When existing substances are registered, the substances had been already on the market prior to the implementation of REACH regulation. Some guidance produced by major accounting firms indicates some alternative views:

  • View 1: Those costs should be expensed as incurred as they would represent subsequent development costs of an existing product in accordance with paragraph 20 of IAS 38.
  • View 2: Those costs should be recognised as internally generated intangible assets if they meet the criteria in paragraphs 21, 22 and 57 of IAS 38.
  • View 3: Those costs should be recognised as separately acquired intangible assets similar to a product-specific license.

The staff is of the view that the registration costs for existing substances would also meet the asset recognition criterion when taking any views above, that is, even if taking view 1, the costs do not have to be expensed as incurred.

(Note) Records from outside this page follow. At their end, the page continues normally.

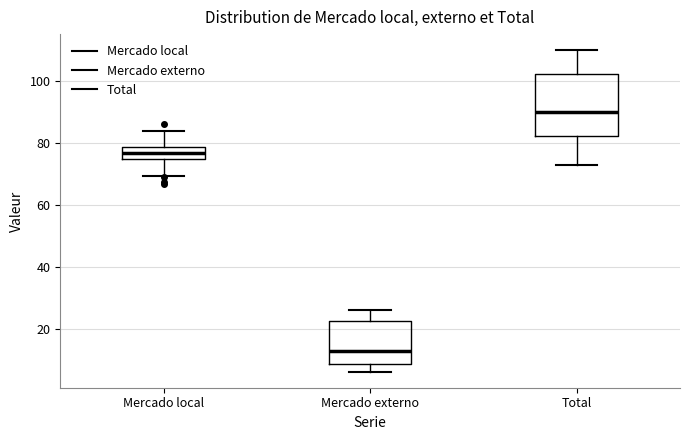

Reading left to right, transcribe this box plot: for each box, give where its median line is, the range the box spans, and where its two whiskers end, as read against the y-axis. The values are not printed on the chart, so give them approximately, as read against the axis.

Mercado local: median 76, box 74 to 78, whiskers 70 to 84
Mercado externo: median 12, box 8 to 22, whiskers 6 to 26
Total: median 90, box 82 to 102, whiskers 72 to 110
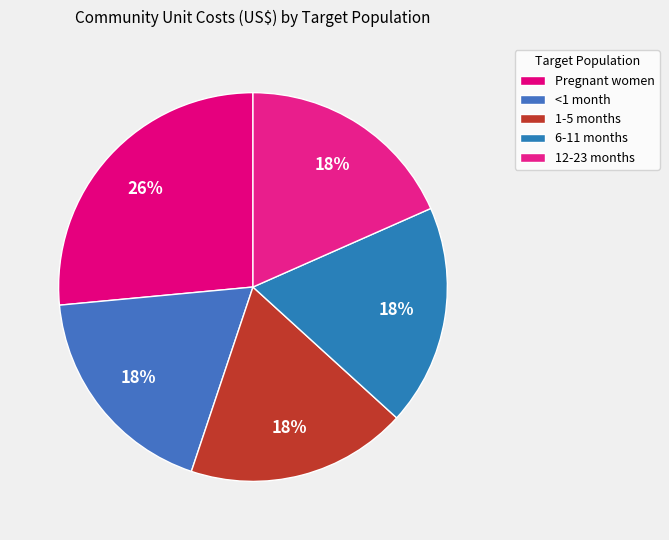

How much of the chart is everything except 1-5 months?

81.6%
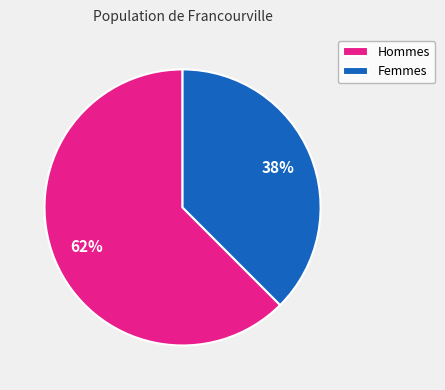

Does Femmes account for over 50% of the chart?

No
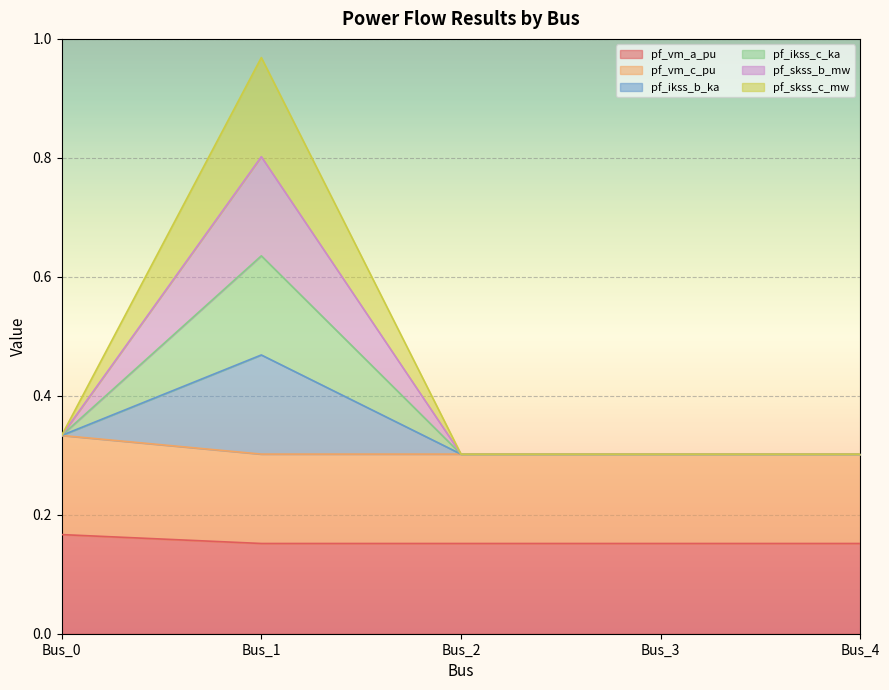

Which category has the lowest value in the pf_skss_b_mw series?

Bus_3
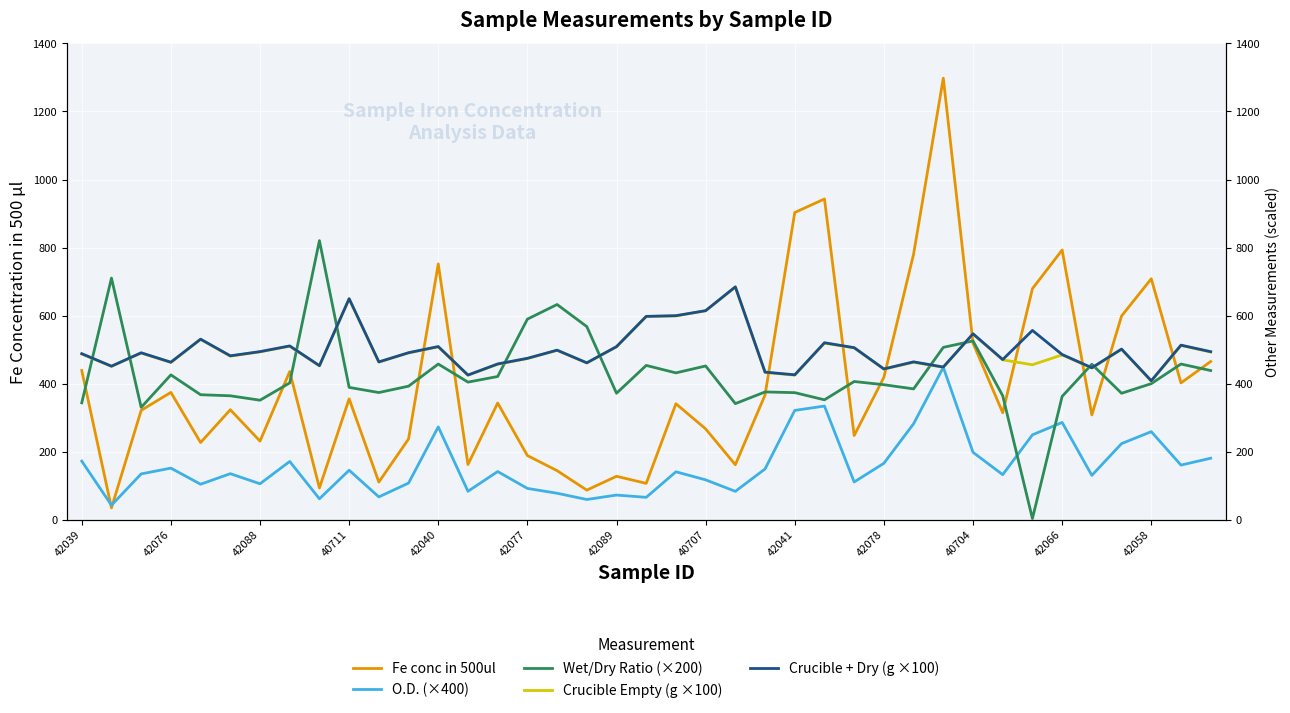

At which category is the sum across all series the highest?

29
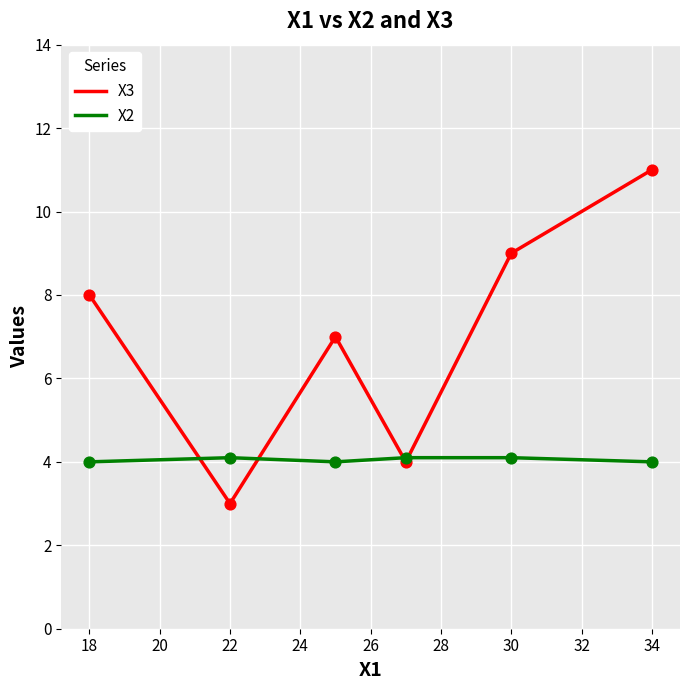

What are all the series names shown in the legend?

X3, X2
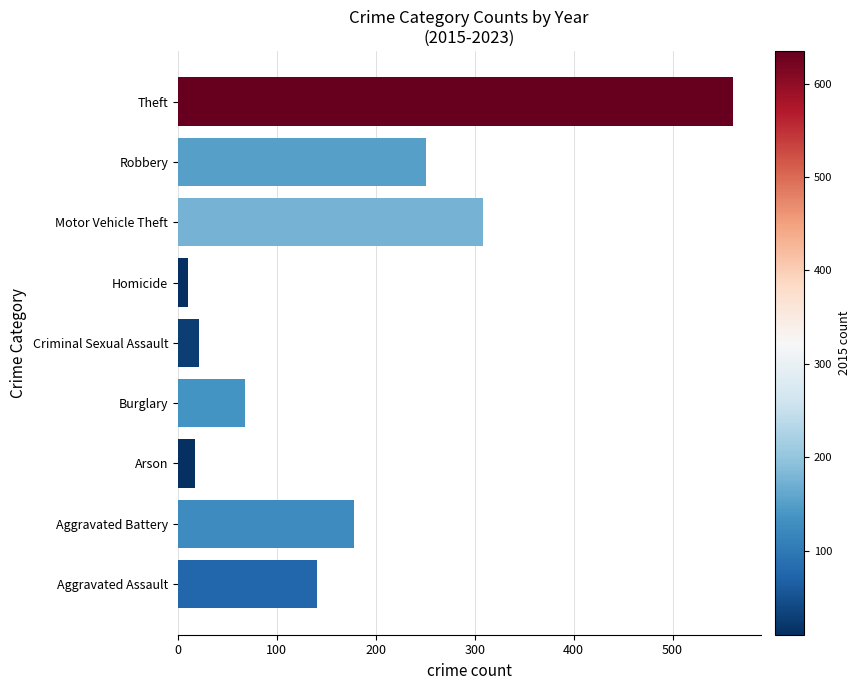

What is the change in value from Arson to Theft?

+544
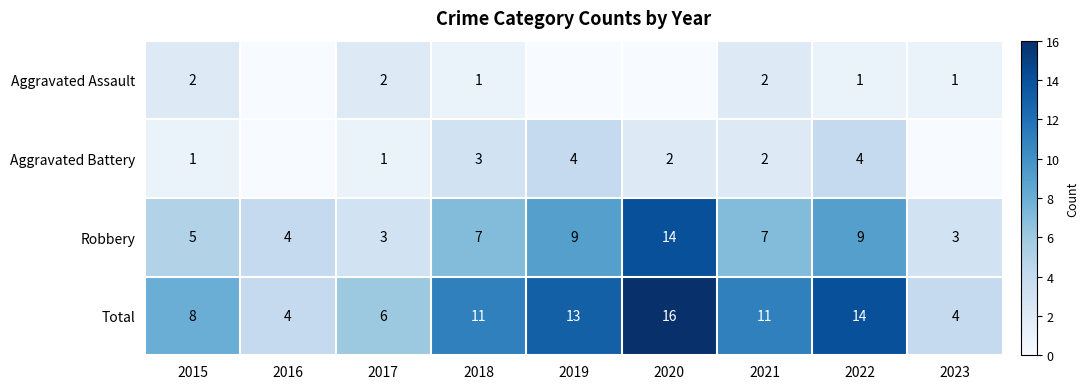

Rank the series at 2022 from highest to lowest value.

Total, Robbery, Aggravated Battery, Aggravated Assault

The staff concluded with the view that REACH costs would meet the intangible assets recognition criteria in accordance with IAS 38. The staff is of the view that the issue does not meet the agenda criteria because IAS would provide sufficiently clear intangible asset recognition criteria to apply without developing a specific Interpretation, and they did not expect diversity in practice. The staff proposal for tentative agenda decision wording is outlined in Appendix A to Agenda Paper 3.

The IFRIC members were then asked to provide comment on the staff analysis and conclusions.

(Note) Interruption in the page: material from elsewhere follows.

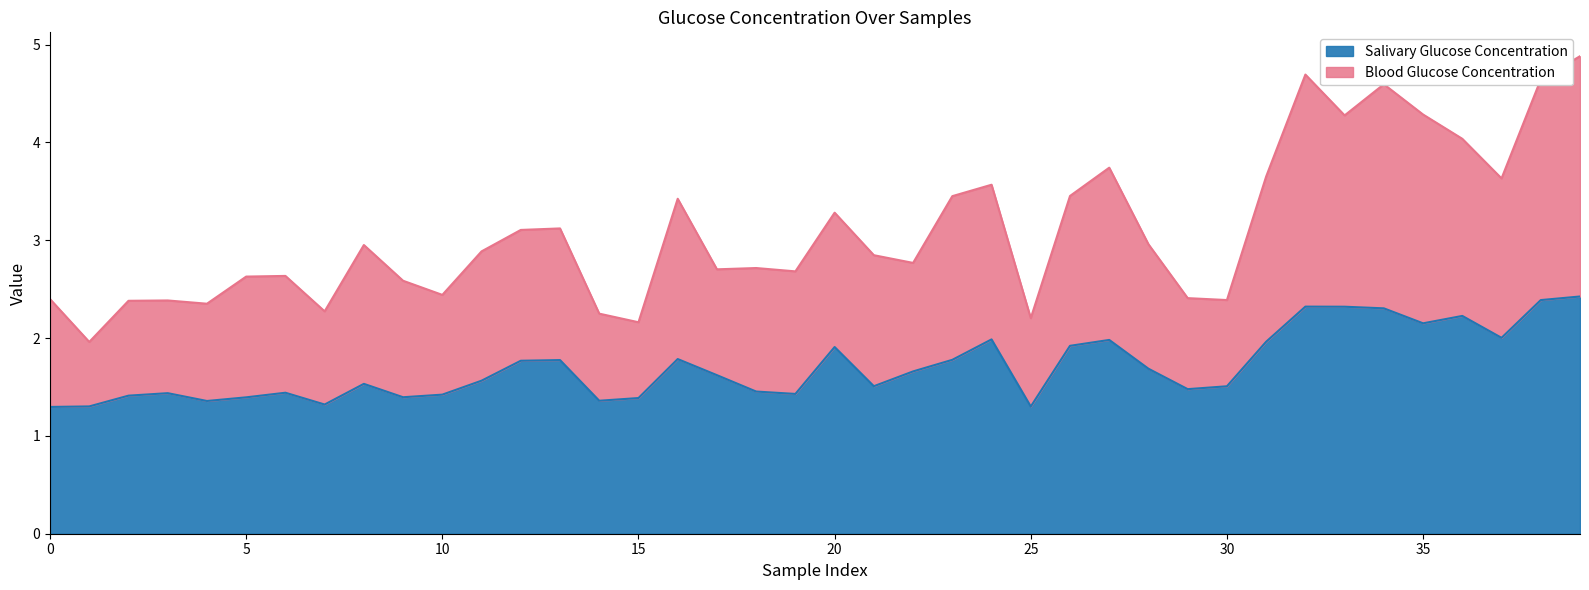

Between 12 and 15, which series saw the biggest shift?

Blood Glucose Concentration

One IFRIC member noted that the agenda decision wording could be read such that any cost that preserves an asset is able to be capitalised. In particular the IFRIC member was concerned that the analogy to paragraph 11 of IAS 16 is inappropriate. The concern is that if paragraph 11 of IAS 16 is applied to other kinds of costs by analogy it may be extended to other costs that should, in fact, be expensed.

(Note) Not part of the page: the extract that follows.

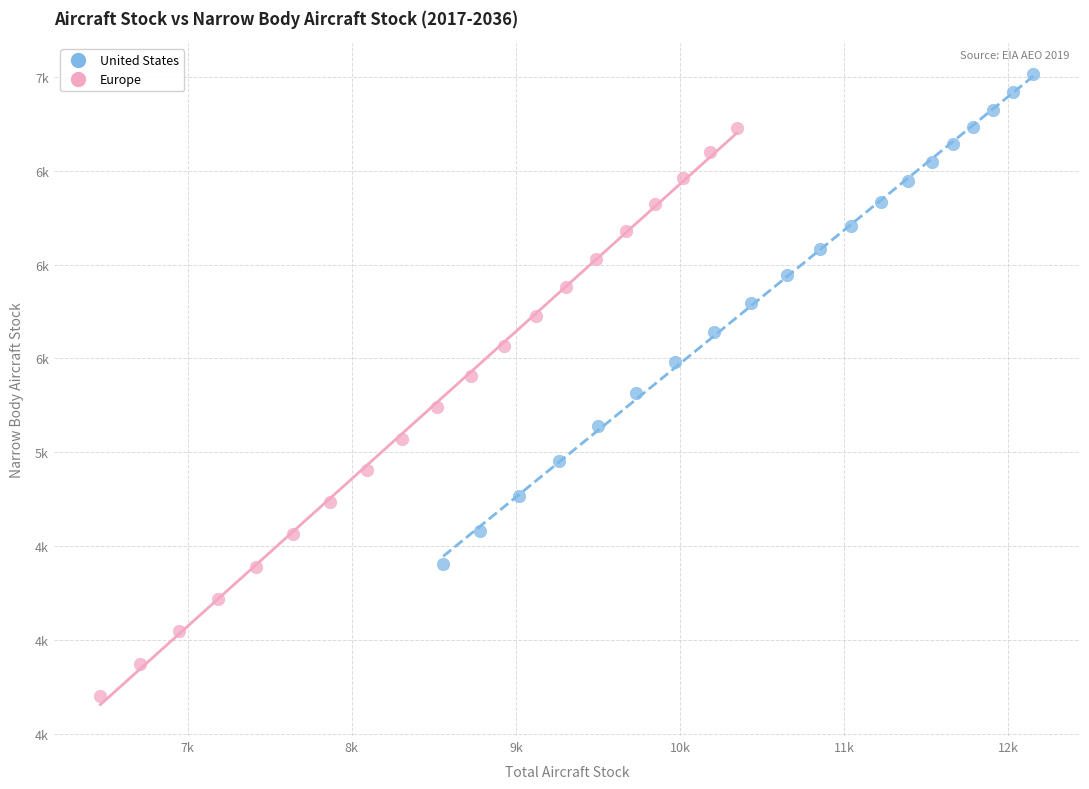

Which series has the largest Y range (max minus min)?

Europe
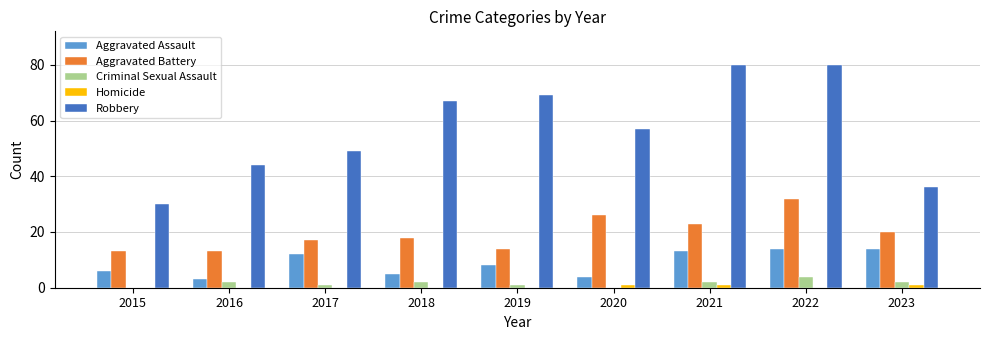

Between 2018 and 2023, which series saw the biggest shift?

Robbery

Another IFRIC member raised the issue that there is some confusion about what the asset is that the IFRIC agenda decision is talking about. Is it a right to do business in a specific jurisdiction? The staff clarified that it is a right attached to a specific substance, rather than a right to do business.

It was further clarified that the asset being referred to is the registration of the substance, not the development of the substance.

Others raised the issue of lack of exclusivity relating to the right. Other IFRIC members noted that they were having difficulty in understanding the asset because the registration doesn't increase economic benefits; rather it just maintains economic benefits. Are assets only those that increase economic benefits, or can they be extended to also include those to maintain economic benefits? One IFRIC member pointed out that if an entity didn't register a substance, then they would have no benefits and they would no longer be permitted to use that substance. Another IFRIC member responded by saying that this goes back to the preservation argument (noted earlier), and she was uncomfortable with this.

One IFRIC member noted that the issue they are really trying to address is whether IAS 38 principles for intangible assets that provide a unique right can be applied to non-unique rights (such as REACH costs). This was a different issue to the one that the staff has addressed in the agenda paper.

The IFRIC made no decision as to whether to take this issue onto the agenda. The staff was directed to do more research on specific registration costs, and to identify generic requirements for such costs, including current practice for other registration costs and circumstances where they would or not would not be capitalised. The staff was also requested to confirm if there was diversity in practice or not.

The results of this additional research will be brought back to the next IFRIC meeting.